De l’application de l’article 9 de l’acte uniforme relatif aux procédures collectives de règlement préventif
Considérant que pour résister à l’exécution du jugement social N° 92/2001 du 08 mars 2001 du Tribunal de Yopougon, la Société ASH International Disposal fait valoir l’ordonnance N° 3030/001 du 02 juillet 2001 ordonnant la suspension des poursuites à son égard;
Qu'elle soutient que l’alinéa 2 de l’article 9 précise que la suspension concerne aussi bien les voies d’exécution que les mesures conservatoires;
Considérant que l’alinéa 3 dudit article 9 précise que cette mesure de suspension des poursuites « s’applique à tous les créanciers … à l’exception des créanciers de salaires », comme en l’espèce;
Que dès lors, en statuant comme il l’a fait, le Premier juge a fait une saine application de la loi et sa décision mérite d’être confirmée.
DES DÉPENS
Considérant que l’appelante succombant doit supporter les dépens.
PAR CES MOTIFS
Vu l’arrêt avant-dire droit N° 104 du 22 janvier 2002 sur la recevabilité;
Déclare la Société ASH International Disposal mal fondée en son appel relevé de l’ordonnance de référé N° 4973 rendue le 26 novembre 2001 par la Juridiction Présidentielle du Tribunal d'Abidjan;
– L’en déboute;
– Confirme l’ordonnance entreprise;
– Condamne la Société ASH International Disposal aux dépens distraits, au profit de la SCPA KONATE, BAZIE et KOYO, Avocats, aux offres de droit;
En foi de quoi, le présent arrêt prononcé publiquement, contradictoirement, en matière civile, commerciale et en dernier ressort par la Cour d’Appel d’Abidjan (5ème Chambre Civile A), a été signé par le Président et le Greffier.

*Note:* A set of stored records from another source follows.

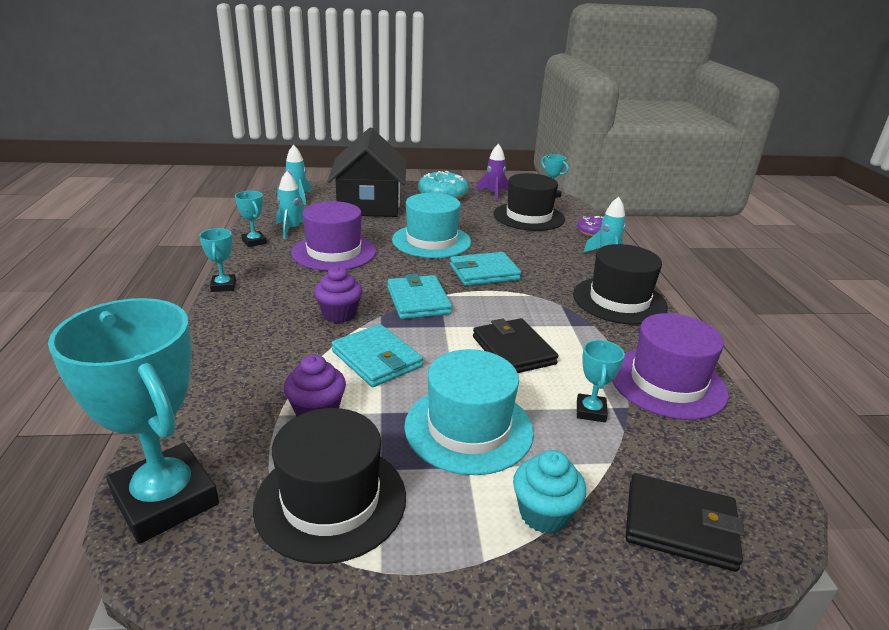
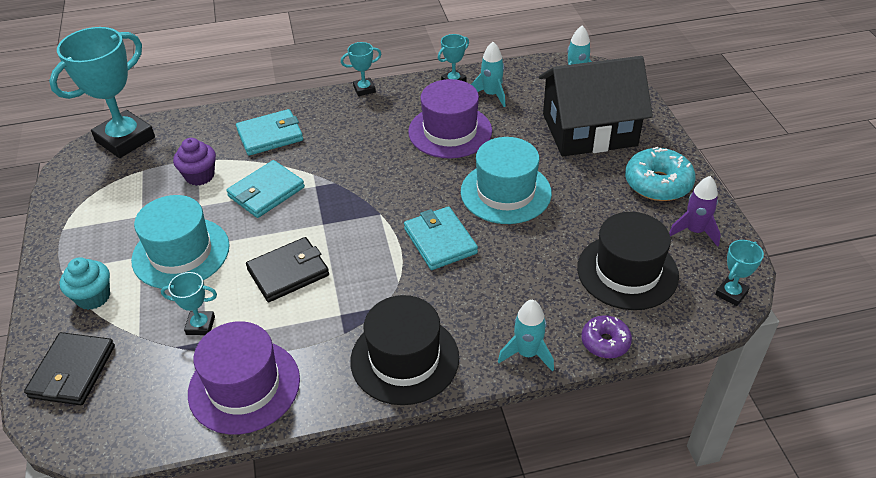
camera: 85 degrees right, 15 degrees up
black hat [253,408,406,564] -> none
purple cupcake [314,266,363,323] -> none
turquoise wallet [387,274,452,319] -> turquoise wallet moved to [236,109,303,156]

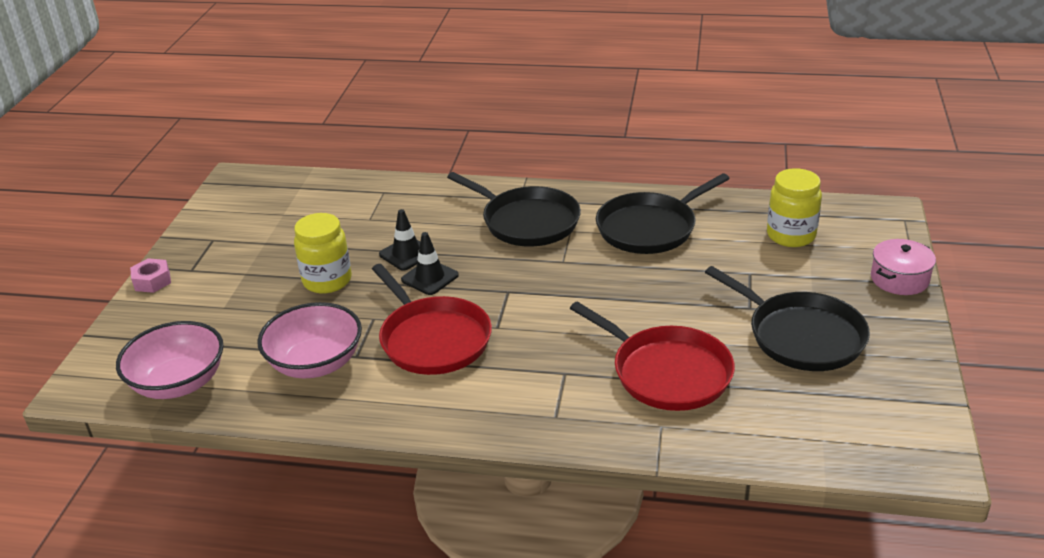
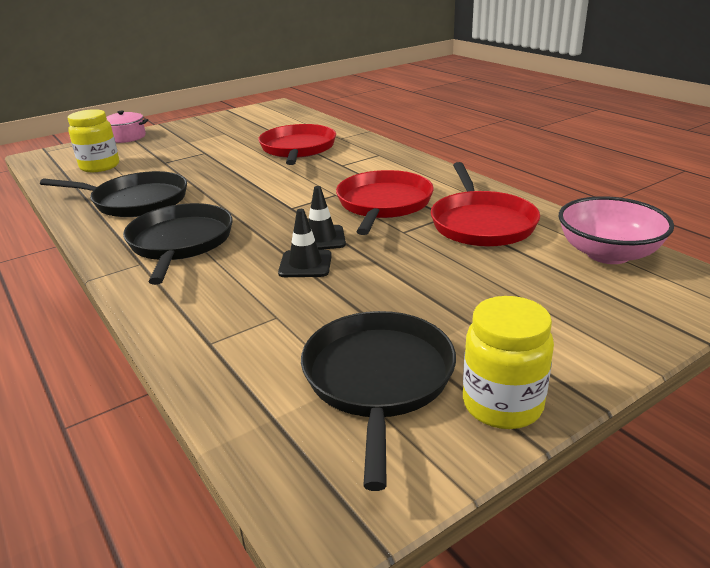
camera: 135 degrees left, 5 degrees down
pink nut [130,258,171,293] -> none
pink bowl [257,302,362,378] -> red pan [431,162,540,247]
yellow jar [294,213,352,294] -> yellow jar moved to [463,296,554,429]
black pan [705,266,870,371] -> black pan moved to [301,311,456,491]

Observations de Joseph ISSA-SAYEGH, Professeur agrégé, Consultant
L'ordonnance de suspension des poursuites individuelles arrête provisoirement toutes les poursuites en recouvrement des créances sauf de celles des travailleurs. On comprend aisément cette exception apportée par l'article 9, alinéa 3 AUPPC à l'effet suspensif de cette ordonnance. Elle est en parfait accord avec le caractère alimentaire de ces créances et leur sort privilégié dans leur recouvrement, y compris dans le cadre de procédures collectives.